Infinidat takes a technology-agnostic approach and uses flash and faster DRAM to cache data and conventional HDDs to store data persistently on the back end. Steinhardt pointed out that, although QLC SSDs might have eclipsed the cost of traditional 15,000 RPM and 10,000 RPM HDDs, a recent Gartner forecast shows the price-per-GB delta between nearline enterprise HDDs and server-class SSDs is about 9x.

"And, curiously, they're forecasting that all the way through 2024, it's still going to be [at least] 9x, so to me, the issue isn't QLC or hard disks," Steinhardt said. "I believe there's going to be a place for both."

Thomas Isakovich, CEO at Nimbus Data, whose storage portfolio includes an all-flash array platform and a 64 TB QLC SSD, said hyperscalers "get bent out of shape over fractions of a penny," so it won't be a "winner-take-all game." Data reduction technology -- "supposedly the great savior in making flash cheaper" -- doesn't do well on emerging data types such as unstructured content and media, he said. Plus, NAND flash supplies are insufficient to store all the data in the world.

"It's sort of like when people say, 'Hey, the whole country needs to run on solar and wind.' It's not possible to power this country on solar and wind," Isakovich said.

Don Jeanette, a vice president at Trendfocus, said NAND manufacturers produced 8 exabytes of QLC flash in the third quarter compared with about 150 exabytes of nearline HDDs.

"Think about what type of QLC ramp it would take to even consider displacing the type of storage capacity being shipped by nearline HDDs," Jeanette said.

Long tail for HDDs

One point of agreement among most storage experts is that HDDs will have a long tail. Pure Storage's Rosemarin predicted the crossover from QLC flash to disk would happen within three years. IDC forecasts QLC SSDs would not replace HDDs through at least 2025. Isakovich predicts that HDDs will stick around for at least a decade, if not two.

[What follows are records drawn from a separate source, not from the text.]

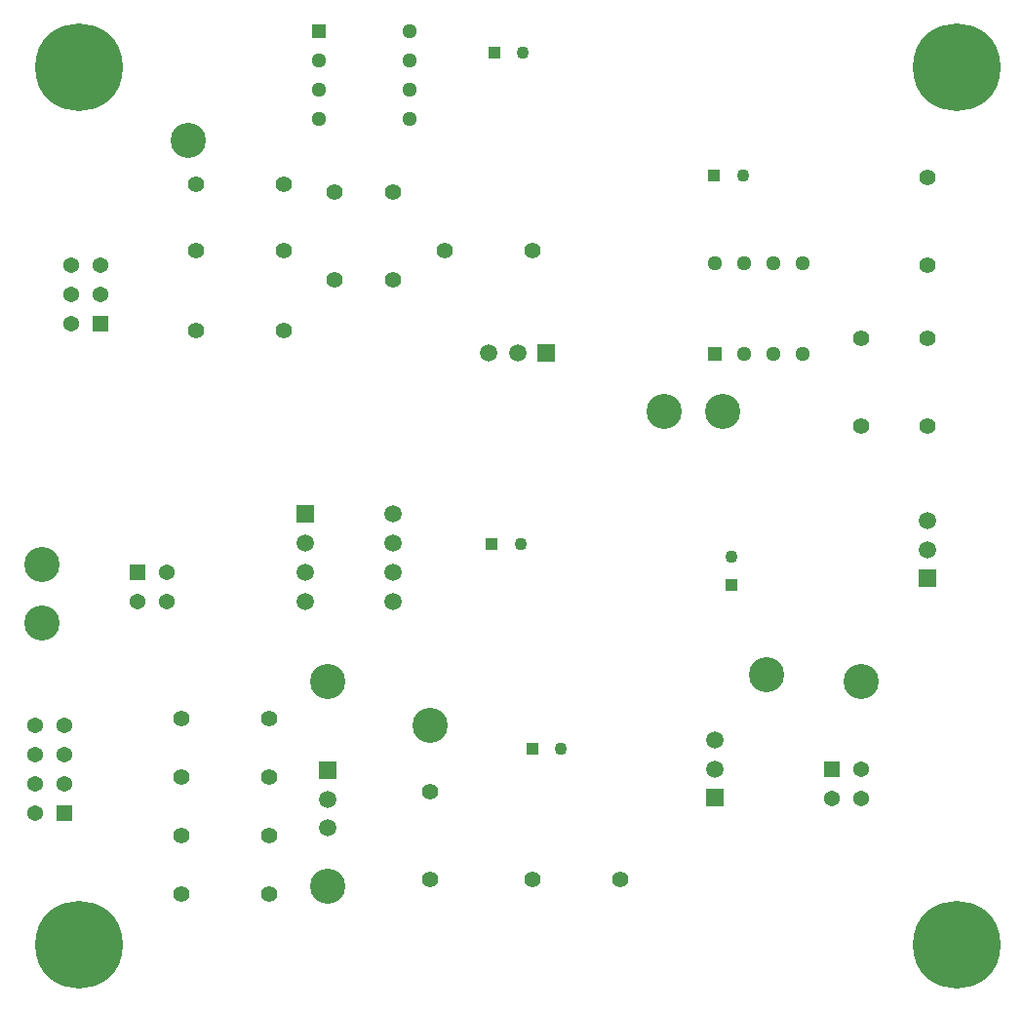
<source format=gbr>
G04 Layer_Color=255*
%FSLAX23Y23*%
%MOIN*%
%TF.FileFunction,Pads,Bot*%
%TF.Part,Single*%
G01*
G75*
%TA.AperFunction,ViaPad*%
%ADD13C,0.300*%
%ADD14C,0.120*%
%TA.AperFunction,ComponentPad*%
%ADD15R,0.043X0.043*%
%ADD16C,0.043*%
%ADD17R,0.043X0.043*%
%ADD18C,0.055*%
%ADD19C,0.059*%
%ADD20R,0.059X0.059*%
%ADD21C,0.054*%
%ADD22R,0.054X0.054*%
%ADD23R,0.059X0.059*%
%ADD24C,0.051*%
%ADD25R,0.051X0.051*%
%ADD26C,0.059*%
%ADD27R,0.059X0.059*%
%ADD28R,0.051X0.051*%
D13*
X1250Y1250D02*
D03*
X4250D02*
D03*
Y4250D02*
D03*
X1250D02*
D03*
D14*
X2100Y1450D02*
D03*
X2450Y2000D02*
D03*
X2100Y2150D02*
D03*
X1125Y2550D02*
D03*
Y2350D02*
D03*
X1625Y4000D02*
D03*
X3250Y3075D02*
D03*
X3450D02*
D03*
X3600Y2175D02*
D03*
X3925Y2150D02*
D03*
D15*
X2662Y2620D02*
D03*
X2800Y1920D02*
D03*
X3422Y3880D02*
D03*
X2671Y4300D02*
D03*
D16*
X2760Y2620D02*
D03*
X2898Y1920D02*
D03*
X3480Y2578D02*
D03*
X3520Y3880D02*
D03*
X2769Y4300D02*
D03*
D17*
X3480Y2480D02*
D03*
D18*
X1600Y1425D02*
D03*
Y1625D02*
D03*
Y1825D02*
D03*
Y2025D02*
D03*
X1900Y1825D02*
D03*
Y1625D02*
D03*
Y1425D02*
D03*
X2450Y1475D02*
D03*
Y1775D02*
D03*
X2800Y1475D02*
D03*
X3100D02*
D03*
X1900Y2025D02*
D03*
X1950Y3350D02*
D03*
X2125Y3525D02*
D03*
X2325D02*
D03*
X2500Y3625D02*
D03*
X2325Y3825D02*
D03*
X2125D02*
D03*
X1950Y3850D02*
D03*
Y3625D02*
D03*
X1650Y3850D02*
D03*
Y3625D02*
D03*
Y3350D02*
D03*
X2800Y3625D02*
D03*
X3925Y3025D02*
D03*
X4150D02*
D03*
Y3325D02*
D03*
Y3575D02*
D03*
X3925Y3325D02*
D03*
X4150Y3875D02*
D03*
D19*
X2100Y1650D02*
D03*
Y1748D02*
D03*
X3425Y1852D02*
D03*
Y1950D02*
D03*
X4150Y2602D02*
D03*
Y2700D02*
D03*
X2750Y3275D02*
D03*
X2652D02*
D03*
D20*
X2100Y1847D02*
D03*
X3425Y1753D02*
D03*
X4150Y2503D02*
D03*
D21*
X1100Y1700D02*
D03*
X1200Y1800D02*
D03*
Y1900D02*
D03*
Y2000D02*
D03*
X1100D02*
D03*
Y1900D02*
D03*
Y1800D02*
D03*
X1550Y2425D02*
D03*
Y2525D02*
D03*
X1450Y2425D02*
D03*
X1225Y3375D02*
D03*
X1325Y3475D02*
D03*
Y3575D02*
D03*
X1225D02*
D03*
Y3475D02*
D03*
X3825Y1750D02*
D03*
X3925D02*
D03*
Y1850D02*
D03*
D22*
X1200Y1700D02*
D03*
X1450Y2525D02*
D03*
X1325Y3375D02*
D03*
X3825Y1850D02*
D03*
D23*
X2848Y3275D02*
D03*
D24*
X3525Y3270D02*
D03*
X3625D02*
D03*
X3725D02*
D03*
Y3580D02*
D03*
X3625D02*
D03*
X3525D02*
D03*
X3425D02*
D03*
X2380Y4375D02*
D03*
Y4275D02*
D03*
Y4175D02*
D03*
Y4075D02*
D03*
X2070Y4275D02*
D03*
Y4175D02*
D03*
Y4075D02*
D03*
D25*
X2070Y4375D02*
D03*
D26*
X2325Y2425D02*
D03*
Y2525D02*
D03*
Y2625D02*
D03*
Y2725D02*
D03*
X2025Y2625D02*
D03*
Y2525D02*
D03*
Y2425D02*
D03*
D27*
X2025Y2725D02*
D03*
D28*
X3425Y3270D02*
D03*
%TF.MD5,7e08e5e378cc435a4f88f558e28fc398*%
M02*

</source>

Tom Coughlin, president of Coughlin Associates, said QLC SSDs would have the greatest impact on client storage and as a new tier of capacity storage at the enterprise and hyperscale level, as performance-based applications continue to move from HDDs to flash.

"Just as cheap HDDs have not eliminated tape, cheap QLC will likely not eliminate HDDs," said Marc Staimer, president of Dragon Slayer Consulting. "Right now, the cost/performance of QLC SSDs is better than HDDs. But if performance is not an issue for the use case, HDDs are a better fit. When QLC prices become equivalent to HDDs, then there are few use cases, if any, that favor HDDs."